Priorities – and why we hate sales calls

in Content Marketing, General Marketing Ideas

no sales calls

Imagine for a minute that you’re busy at work with a major deadline looming or furiously scrambling to get the kids into the car for the morning school run.

And the phone rings.

It’s a telemarketer. In fact, it’s an insistent telemarketer with all kinds of cunning questions and well-honed tactics to keep you guessing and – most importantly – on the phone.

You’re busy. You’ve got other priorities. They’ve interrupted you and chances are what they’re selling isn’t something you’re interested in buying anyway. Even if you were, now is certainly not the right time.

If this happened to you, chances are you wouldn’t be too pleased. It’s been happening to me all day.

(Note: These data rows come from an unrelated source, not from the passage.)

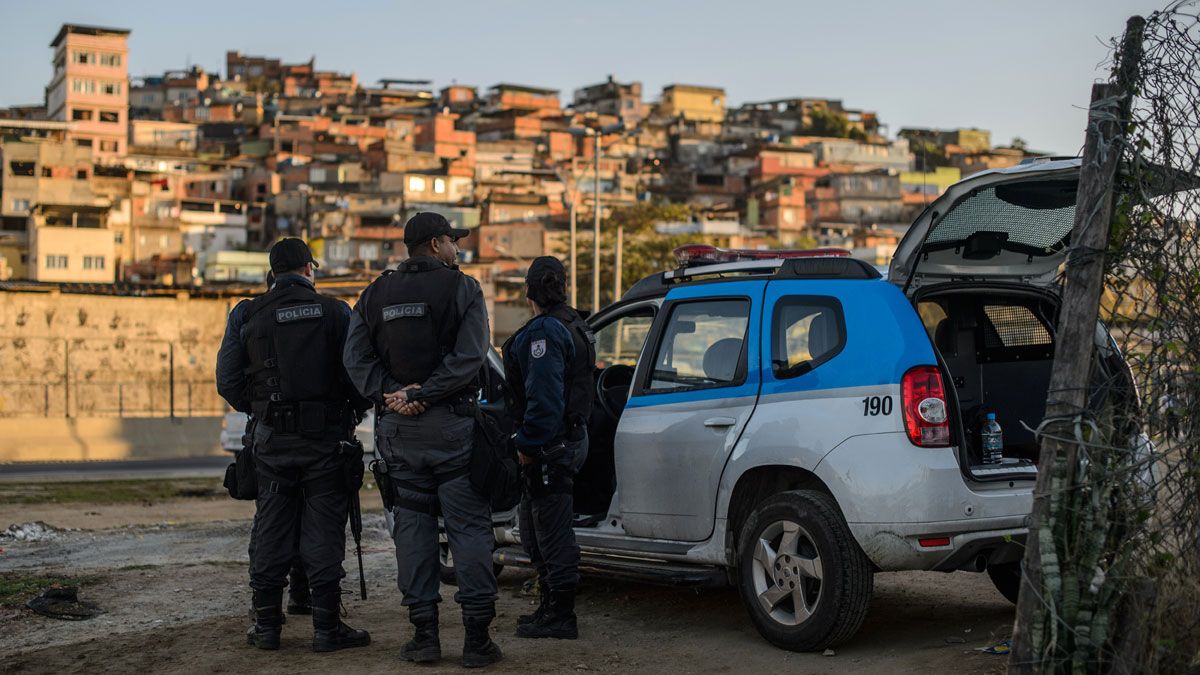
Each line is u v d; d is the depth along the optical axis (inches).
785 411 243.1
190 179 4215.1
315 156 4547.2
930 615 274.7
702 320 269.4
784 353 249.0
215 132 4972.9
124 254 3508.9
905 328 234.2
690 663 235.0
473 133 4749.0
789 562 238.1
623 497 275.3
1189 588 188.9
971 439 248.7
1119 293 194.4
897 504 223.9
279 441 242.7
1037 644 187.0
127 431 1275.8
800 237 3641.7
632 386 278.4
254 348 244.8
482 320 232.7
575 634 258.4
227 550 417.4
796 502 236.4
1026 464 241.8
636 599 303.4
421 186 4148.6
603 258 2792.8
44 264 3100.4
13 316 1787.6
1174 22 190.4
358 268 3444.9
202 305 1900.8
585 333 255.3
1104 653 185.8
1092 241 189.8
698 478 257.6
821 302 246.8
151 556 402.6
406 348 230.5
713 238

But this is how we traditionally treat our prospective clients and customers all the time. Even if you don’t use telemarketing you’re still interrupting people. You get in the way of their favourite TV show. You pop up in the middle of an interesting article in their favourite magazine. You litter their ‘in tray’ with your direct mail.

Of course you may have something useful to say – and maybe even something useful to sell them. But you’re doing it on your terms and expecting your intended audience to make your business their priority – when what they really need to do is get Jimmy to put his shoes on and get in the car.

In short, we’ve got things the wrong way around.

We need to stop trying to force our prospective customers to listen when they’re least willing to. We need to start making solutions to their problems available to them when they need them.

Does that mean we stop using telemarketing or advertising or direct mail? Perhaps. More to the point, we need to look again at how we use the tools available to us.